Provided data:
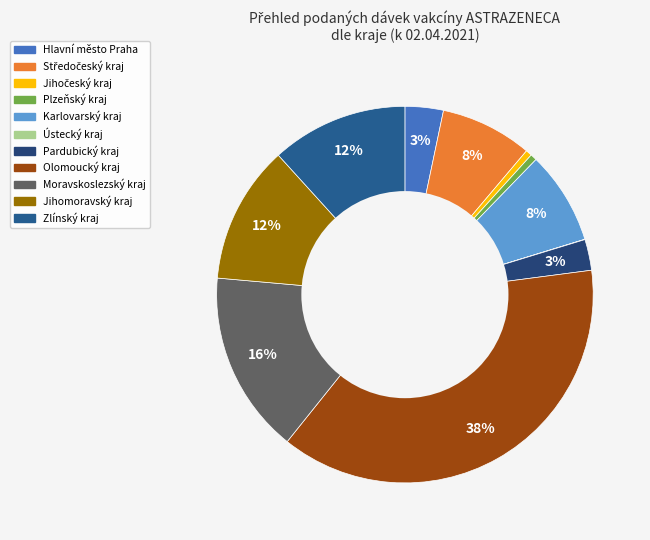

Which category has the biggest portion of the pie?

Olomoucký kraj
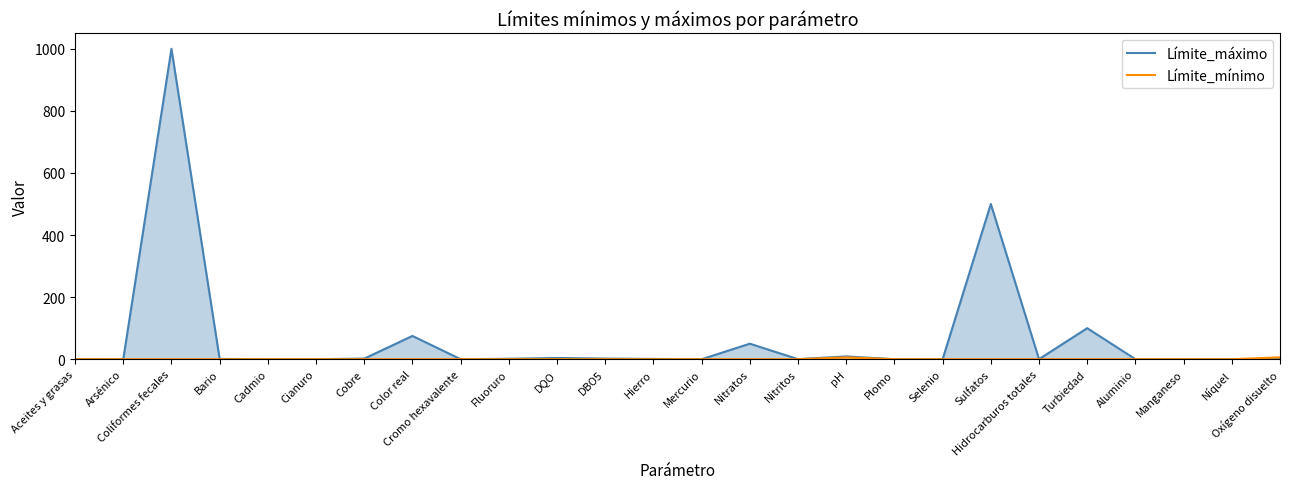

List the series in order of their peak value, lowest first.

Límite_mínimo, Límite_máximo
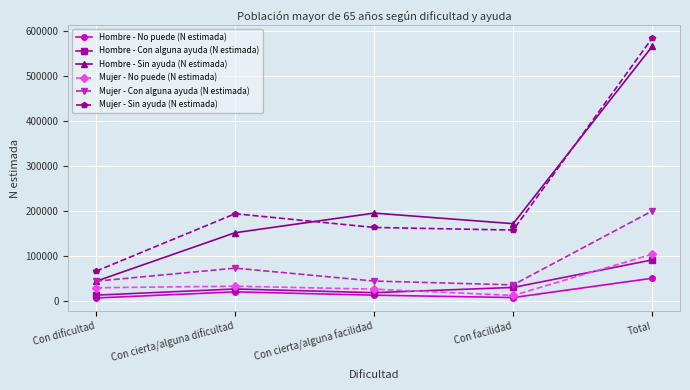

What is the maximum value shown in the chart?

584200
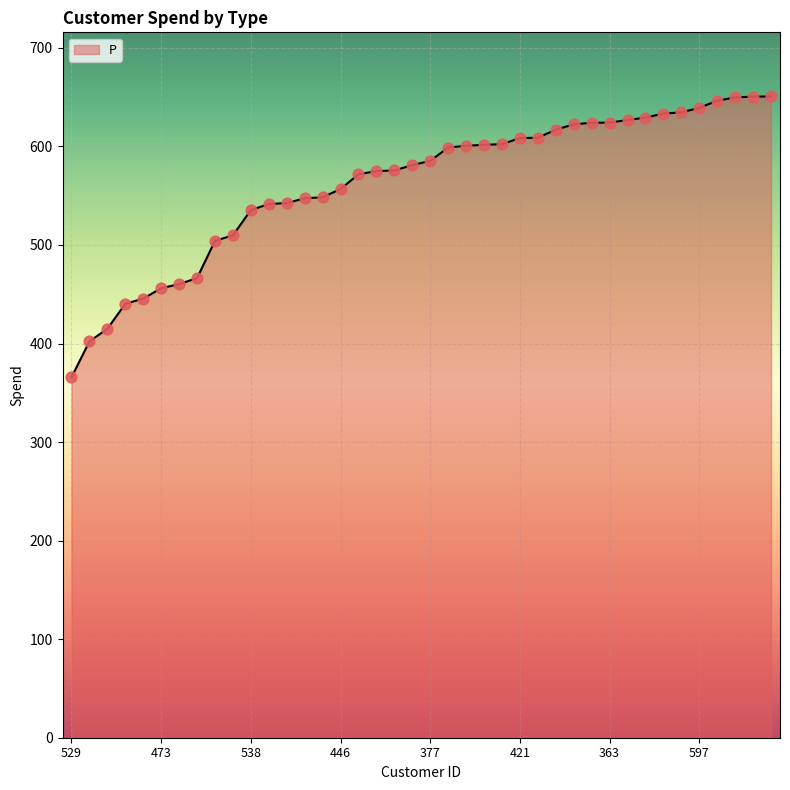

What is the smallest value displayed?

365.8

What is required: Could you echo every line of the records above word for word, leaving out the pictures?

Task result:
Which category has the biggest portion of the pie?

Olomoucký kraj

List the series in order of their peak value, lowest first.

Límite_mínimo, Límite_máximo

What is the maximum value shown in the chart?

584200

What is the smallest value displayed?

365.8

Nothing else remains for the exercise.